§ Source passage
○ ○ ○ ○
After she inscribed the books, I got into the check-out line behind five other customers. Only one of them had her book. No one was waiting in line to talk to her.


Another Visit to the 1990s via Ad/Vance (My Per’zine)

  1. The Return of Mentos — Two new commercials. One dull (a girl flirts with a group of construction workers to make them move a car); one sick (a teen dresses as showroom dummy to hide from a parental figure). I want to take a shower every time I see these.
  2. Ab Fab — Absolutely Fabulous is not just a series, it’s the story of my life as I wish I’d lived it up to this point. Bonus points for the re-ermengence of The New Avenger’s Joanna Lumley as Bitch Goddess Patsy (heart of?) Stone.
  3. Esquivel!’s Space-Age, Bachelor Pad Music — A compilation of the 1950’s Mexican bandleader-genius, Esquivel! (yes, the exclamation point is part of the act). It’s the soundtrack for a martini built for two.
  4. Zero Patience — It’s a hard film to describe — sort of Rocky Horror meets the AIDS pandemic – but its two hours have more political and artistic impact than a decade of Bennetton ads. And the songs are pretty good, too.
  5. The Alienist by Caleb Carr — So help me, a bestseller that actually has something to say about the creation of mass murderers and the ease with which we hide evil in the 20th century. Bonus points for the jar full of victim’s eyes. Cool.
  6. The Afghan Whigs (live, 9:30 Club, 4/10/94) — Riding on the heels of the highly intelligent but still rock Gentlemen LP, the Whigs tore it up live, perhaps one of the finest concerts I’ve ever seen. And hey, it was reviewed in Rolling Stone just a few weeks later. They liked it even more than I did. I think I should be worried about that.
○ ○ ○ ○
§ Given material
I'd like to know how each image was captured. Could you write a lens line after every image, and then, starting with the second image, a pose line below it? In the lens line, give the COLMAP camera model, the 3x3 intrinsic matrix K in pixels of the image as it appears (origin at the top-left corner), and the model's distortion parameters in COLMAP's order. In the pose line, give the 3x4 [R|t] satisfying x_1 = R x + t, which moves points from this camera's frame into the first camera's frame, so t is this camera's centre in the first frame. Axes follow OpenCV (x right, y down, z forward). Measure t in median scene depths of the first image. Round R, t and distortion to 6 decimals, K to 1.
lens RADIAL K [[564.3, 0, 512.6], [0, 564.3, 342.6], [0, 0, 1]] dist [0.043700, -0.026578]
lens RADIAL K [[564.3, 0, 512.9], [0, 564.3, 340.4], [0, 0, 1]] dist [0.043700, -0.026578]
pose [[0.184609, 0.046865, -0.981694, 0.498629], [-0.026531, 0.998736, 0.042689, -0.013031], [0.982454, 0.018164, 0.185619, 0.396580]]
○ ○ ○ ○
Pick up the Ad/Vance list of 1990s favorites after its sixth entry and continue it in the same voice.

§ Solved exercise
  7. San Francisco — A very cool city. This past March, I bowed at Jack Kerouac Alley and drank at the Midnight Sun. I even experienced taqería culture. I’m not sure I’m really a West Coast kind of guy, but now I’m willing to give L.A. a chance to impress me.
  8. American Gourmet by Jane & Michael Stern — The flipside to their groundbreaking Square Meals (a major dinner party insipration for me for almost ten years now). This book has made me see Julia Child in a whole new light — trust me, you don’t want to know what light that is, though.
  9. Wonderbra® Mania — The original Wonderbra hits D.C.  — as if the dowdy frumps who are the majority of women on the streets on Washington really are going to take advantage of a bra that lifts cleavage to new heights.
  10. Mary Stiles — God knows I’ve bedded some freaks, but Mary Stiles really has. She’s the Circus Geek follower who married both “Lobster Boy” (a/k/a Grady Stiles with flippers instead of hands) and Harry Glenn Newman, the world’s smallest man. She was on trial for hiring a hit man to boil Lobster Boy. It turns out that the hit man was Lobster Boy’s son, Baby Lobster Boy.

A Visit to the 1990s via Ad/Vance (My Per’zine)

  1. The films of Herschell Gordon Lewis:  acting takes a holiday in Lewis’ masterpieces, Blood Feast and She-Devils on Wheels. These babies are hotter than sizzling popcorn oil.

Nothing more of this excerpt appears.